Paragraphos wohl einstudiert
„Wenn allerdings Gerhard aus Bequemlichkeit (weil er seit einem Jahrzehnt keinen Tangounterricht mehr nimmt) nun gegen Teile der Gemeinschaft der Tangotanzenden anschreibt, die sich in den letzten Jahren weiterentwickelt haben und nach meiner Wahrnehmung seine Unterstellungen mit einem obskuren Satirebegriff kaschiert, dann erinnert mich das eher an pubertäres Verhalten, als an eine sachliche Diskussion.“
https://milongafuehrer.blogspot.com/2017/07/nahfeld-mirada-und-cabeceo-stalking.html
Neulich las ich ein Veranstaltungs-Angebot, das inzwischen typisch für den Tango ist. Besonders schön fand ich aber die Überschrift – allein eine Satire wert:
„Buenos Aires-Flair in Kempten!“
Zweifellos gibt es kaum eine heftigere kulturelle Aneignung, als das bodenständige Allgäu mit einer glitzernden Latino-Parole aufzuhübschen. In meinem Tangobuch habe ich es so formuliert:
„Tanzen wie auf den Milongas in Buenos Aires in Hintergwemfting, Bräuroselgasse 14“
Als Satiriker muss man sich im Tango schon große Mühe geben, nicht von der Wirklichkeit überholt zu werden!

====================

Fasse die Textauswahl in drei Sätzen zusammen.

====================

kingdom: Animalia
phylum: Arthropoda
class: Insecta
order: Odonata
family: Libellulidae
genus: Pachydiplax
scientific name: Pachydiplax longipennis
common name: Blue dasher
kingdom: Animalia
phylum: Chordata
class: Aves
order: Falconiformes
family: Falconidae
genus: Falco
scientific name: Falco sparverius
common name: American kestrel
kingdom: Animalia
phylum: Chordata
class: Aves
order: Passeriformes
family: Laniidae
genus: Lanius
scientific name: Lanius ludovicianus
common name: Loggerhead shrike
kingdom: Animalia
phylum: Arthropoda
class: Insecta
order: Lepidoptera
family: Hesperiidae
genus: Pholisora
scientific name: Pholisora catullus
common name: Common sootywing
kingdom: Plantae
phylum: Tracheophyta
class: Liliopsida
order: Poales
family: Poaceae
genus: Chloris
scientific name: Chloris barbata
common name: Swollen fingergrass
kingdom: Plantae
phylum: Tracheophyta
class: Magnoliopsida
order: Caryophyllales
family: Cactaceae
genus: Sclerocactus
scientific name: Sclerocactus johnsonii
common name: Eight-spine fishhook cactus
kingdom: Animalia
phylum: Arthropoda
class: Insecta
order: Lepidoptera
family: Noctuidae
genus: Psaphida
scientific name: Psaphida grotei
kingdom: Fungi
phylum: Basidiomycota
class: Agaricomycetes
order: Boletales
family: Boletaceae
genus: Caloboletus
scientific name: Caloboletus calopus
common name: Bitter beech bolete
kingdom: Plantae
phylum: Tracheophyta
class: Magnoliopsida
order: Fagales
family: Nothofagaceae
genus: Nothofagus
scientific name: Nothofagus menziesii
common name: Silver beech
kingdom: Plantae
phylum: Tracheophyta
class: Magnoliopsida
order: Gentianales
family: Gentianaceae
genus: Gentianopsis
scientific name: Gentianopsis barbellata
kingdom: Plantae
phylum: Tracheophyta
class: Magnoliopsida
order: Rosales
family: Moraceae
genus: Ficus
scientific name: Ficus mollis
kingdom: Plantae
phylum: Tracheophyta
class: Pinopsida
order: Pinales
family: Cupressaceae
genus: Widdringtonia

====================

Antwort —
Ein vorangestelltes Zitat wirft Gerhard vor, aus Bequemlichkeit gegen Teile der Tangogemeinschaft anzuschreiben und Unterstellungen mit einem obskuren Satirebegriff zu kaschieren, was eher an pubertäres Verhalten als an eine sachliche Diskussion erinnere. Danach wird die Überschrift eines für den Tango typischen Veranstaltungsangebots, „Buenos Aires-Flair in Kempten!“, als satirewürdig vorgestellt, weil es kaum eine heftigere kulturelle Aneignung gebe, als das bodenständige Allgäu mit einer glitzernden Latino-Parole aufzuhübschen. Im Tangobuch steht dazu bereits die ähnliche Formulierung „Tanzen wie auf den Milongas in Buenos Aires in Hintergwemfting“, und als Satiriker müsse man sich im Tango große Mühe geben, nicht von der Wirklichkeit überholt zu werden.